3. The attempt at a solution
Using method of characteristics I get
du/dt = ut + dX/dtux = ux(dX/dt - x^2) + t
so along the curve dX/dt = x^2 with x(0) = x0 we get x = -1/(t+x0) and x0 = -1/x - t
So du/dt = t = -1/x - x0 so
u(x,t) = -t/x - x0t + f(x0)
so u(x,t) = t2 + f(-1/x - t)
but when I check this I don't get the original PDE.
Someone help.

2. Oct 5, 2011

### syj

hey,
so Im only just starting to understand method of characteristics, but Im gona try to help.

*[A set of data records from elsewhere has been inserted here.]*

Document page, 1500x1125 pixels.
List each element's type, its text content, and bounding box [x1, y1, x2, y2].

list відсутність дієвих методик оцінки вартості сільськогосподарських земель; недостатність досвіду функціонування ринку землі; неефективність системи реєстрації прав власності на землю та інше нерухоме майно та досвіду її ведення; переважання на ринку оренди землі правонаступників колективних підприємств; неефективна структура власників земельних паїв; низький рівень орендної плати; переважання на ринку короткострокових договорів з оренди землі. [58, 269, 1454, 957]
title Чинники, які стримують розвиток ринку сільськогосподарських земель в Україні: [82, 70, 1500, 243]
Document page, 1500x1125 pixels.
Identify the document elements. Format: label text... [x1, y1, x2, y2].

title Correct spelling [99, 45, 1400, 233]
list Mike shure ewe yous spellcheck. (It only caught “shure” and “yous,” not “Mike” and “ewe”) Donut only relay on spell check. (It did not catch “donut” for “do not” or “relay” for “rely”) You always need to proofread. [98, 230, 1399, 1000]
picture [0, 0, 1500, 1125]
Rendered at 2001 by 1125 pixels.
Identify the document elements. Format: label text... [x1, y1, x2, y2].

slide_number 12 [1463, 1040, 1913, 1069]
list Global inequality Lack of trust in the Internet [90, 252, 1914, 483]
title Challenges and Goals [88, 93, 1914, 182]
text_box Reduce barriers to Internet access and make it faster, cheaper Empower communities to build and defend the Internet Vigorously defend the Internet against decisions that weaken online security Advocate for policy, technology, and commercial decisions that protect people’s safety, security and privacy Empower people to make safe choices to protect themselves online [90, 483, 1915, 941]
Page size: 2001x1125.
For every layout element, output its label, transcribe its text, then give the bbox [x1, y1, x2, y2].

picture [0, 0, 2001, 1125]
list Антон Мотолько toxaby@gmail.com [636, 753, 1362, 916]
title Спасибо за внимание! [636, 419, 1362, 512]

The first step I believe is to get your characteristic equations

$\frac{dx}{ds}$=x$^{2}$

$\frac{dt}{ds}$=1

$\frac{du}{ds}$=t

solving these equations gives

x=$x^{2}$s +$x_{0}$

t=s+$t_{0}$

u=ts+$u_{0}$

from the initial condition $t_{0}$=0

so t=s

x=$x^{2}$t+$x_{0}$

u=$t^{2}$+$u_{0}$

u($x_{0}$,0)=f($x_{0}$)

$x_{0}$=x-$x^{2}$t

so $u_{0}$=f(x-$x^{2}$t)

3. Oct 14, 2011

### Coelum

The system of ODEs for the characteristic lines is

$\frac{dx}{ds}(r,s)=x^2$
$\frac{dt}{ds}(r,s)=1$
$\frac{du}{ds}(r,s)=t$.

The first ODE can be integrated by separation of variables:

$\frac{dx}{ds}(r,s)=x^2$
$∫\frac{dx}{x^2}=∫ds$
$-\frac{1}{x(r,s)}=s+g_1(r)$
$x(r,s)=-\frac{1}{s+g_1(r)}$.

The second ODE is straightforward:

$\frac{dt}{ds}(r,s)=1$
$t=s+g_2(r)$.

The third ODE can be solved using the value of $t$ just computed:

$\frac{du}{ds}(r,s)=t=s+g_2(r)$
$u(r,s)=(s^2)/2+s*g_2(r)+g_3(r)$.

Note that the constants of integration are functions of $r$ since we are integrating w.r.t. $s$. The general solution is:

$x(r,s)=-\frac{1}{s+g_1(r)}$.
$t=s+g_2(r)$
$u(r,s)=(s^2)/2+s*g_2(r)+g_3(r)$.

The initial conditions are:

$x(r,0)=r$
$t(r,0)=0$
$u(r,0)=f(r)$

which we substitute into the general solution

$x(r,0)=-\frac{1}{g_1(r)}=r$
$t(r,0)=g_2(r)=0$
$u(r,0)=g_3(r)=f(r)$

getting the value for the constants of integration

$g_1(r)=-\frac{1}{r}$
$g_2(r)=0$
$g_3(r)=f(r)$.

that we can substitute into $u$ to get it as a function of $s,r$:

$u(r,s)=s^2/2+f(r)$.

In order to get $u$ as a function of $x,t$, we need to invert $x(r,s),t(r,s)$ first

$t=s$
$x=-\frac{1}{t-1/r}=\frac{r}{1-rt}$
$1-rt=\frac{r}{x}$
$1=r(t+\frac{1}{x})$
$r=\frac{x}{1+tx}$

and then substitute them into the above expression for $u$:

$u(x,t)=t^2/2+f(\frac{x}{1+tx})$.